-- Opening Marker --
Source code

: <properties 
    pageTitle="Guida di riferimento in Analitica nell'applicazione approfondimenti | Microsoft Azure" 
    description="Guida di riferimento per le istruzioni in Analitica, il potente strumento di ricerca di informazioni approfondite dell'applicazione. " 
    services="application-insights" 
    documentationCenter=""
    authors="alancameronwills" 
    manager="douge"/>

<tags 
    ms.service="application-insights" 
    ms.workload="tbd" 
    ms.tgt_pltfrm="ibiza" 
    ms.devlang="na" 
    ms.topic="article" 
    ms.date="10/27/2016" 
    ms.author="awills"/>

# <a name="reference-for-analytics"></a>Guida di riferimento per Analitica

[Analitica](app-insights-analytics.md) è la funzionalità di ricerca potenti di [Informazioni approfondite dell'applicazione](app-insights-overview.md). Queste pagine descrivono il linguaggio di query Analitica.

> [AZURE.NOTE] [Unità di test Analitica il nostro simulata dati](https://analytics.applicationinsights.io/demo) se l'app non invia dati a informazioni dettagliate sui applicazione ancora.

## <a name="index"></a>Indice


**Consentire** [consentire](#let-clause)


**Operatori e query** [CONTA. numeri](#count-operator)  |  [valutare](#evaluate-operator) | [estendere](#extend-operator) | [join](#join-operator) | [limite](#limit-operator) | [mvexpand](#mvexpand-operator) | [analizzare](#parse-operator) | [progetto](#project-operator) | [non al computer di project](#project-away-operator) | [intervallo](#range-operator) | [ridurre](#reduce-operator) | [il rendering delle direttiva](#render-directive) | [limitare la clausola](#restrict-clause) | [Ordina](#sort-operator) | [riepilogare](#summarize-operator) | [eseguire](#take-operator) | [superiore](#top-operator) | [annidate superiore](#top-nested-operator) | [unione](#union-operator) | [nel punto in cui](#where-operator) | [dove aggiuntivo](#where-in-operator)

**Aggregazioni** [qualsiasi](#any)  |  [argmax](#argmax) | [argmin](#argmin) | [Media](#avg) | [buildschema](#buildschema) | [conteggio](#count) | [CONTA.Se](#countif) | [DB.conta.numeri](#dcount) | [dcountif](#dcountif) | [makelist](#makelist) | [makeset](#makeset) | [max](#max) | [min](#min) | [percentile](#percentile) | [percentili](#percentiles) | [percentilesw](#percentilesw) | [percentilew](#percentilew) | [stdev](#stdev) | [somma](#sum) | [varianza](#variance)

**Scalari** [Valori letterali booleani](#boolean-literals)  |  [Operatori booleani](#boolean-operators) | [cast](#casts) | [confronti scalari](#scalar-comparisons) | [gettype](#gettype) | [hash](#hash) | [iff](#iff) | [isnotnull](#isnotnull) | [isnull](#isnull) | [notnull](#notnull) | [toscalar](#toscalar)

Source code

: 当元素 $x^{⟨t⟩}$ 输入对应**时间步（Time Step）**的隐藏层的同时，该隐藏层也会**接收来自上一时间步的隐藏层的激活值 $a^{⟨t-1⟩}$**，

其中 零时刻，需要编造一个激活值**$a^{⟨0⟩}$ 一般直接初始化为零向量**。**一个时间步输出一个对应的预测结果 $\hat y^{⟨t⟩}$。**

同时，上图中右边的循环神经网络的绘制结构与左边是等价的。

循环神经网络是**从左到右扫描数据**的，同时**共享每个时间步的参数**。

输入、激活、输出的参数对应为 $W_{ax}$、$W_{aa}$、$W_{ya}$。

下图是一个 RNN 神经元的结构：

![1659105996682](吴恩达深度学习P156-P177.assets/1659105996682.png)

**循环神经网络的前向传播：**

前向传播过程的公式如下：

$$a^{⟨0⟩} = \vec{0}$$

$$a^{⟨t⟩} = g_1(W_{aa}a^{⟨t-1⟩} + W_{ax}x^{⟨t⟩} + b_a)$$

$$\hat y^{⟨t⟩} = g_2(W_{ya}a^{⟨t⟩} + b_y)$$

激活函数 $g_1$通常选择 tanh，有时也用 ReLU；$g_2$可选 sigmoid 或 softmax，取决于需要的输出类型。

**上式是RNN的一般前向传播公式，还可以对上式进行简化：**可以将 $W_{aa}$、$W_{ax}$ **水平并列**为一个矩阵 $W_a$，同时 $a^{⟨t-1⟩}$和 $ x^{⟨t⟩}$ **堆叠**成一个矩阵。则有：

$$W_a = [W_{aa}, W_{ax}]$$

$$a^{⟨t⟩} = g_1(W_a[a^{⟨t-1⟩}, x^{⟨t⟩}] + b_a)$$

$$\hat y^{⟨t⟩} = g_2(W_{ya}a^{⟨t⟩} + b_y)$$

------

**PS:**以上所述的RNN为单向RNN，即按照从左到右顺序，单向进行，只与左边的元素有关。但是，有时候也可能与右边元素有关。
-- Closing Marker --
§ **ACTIVITY**: Look through the material above for "riferimento" and copy the lines that have it.

§ **EXERCISE RESPONSE**:
    pageTitle="Guida di riferimento in Analitica nell'applicazione approfondimenti | Microsoft Azure" 
    description="Guida di riferimento per le istruzioni in Analitica, il potente strumento di ricerca di informazioni approfondite dell'applicazione. " 
# <a name="reference-for-analytics"></a>Guida di riferimento per Analitica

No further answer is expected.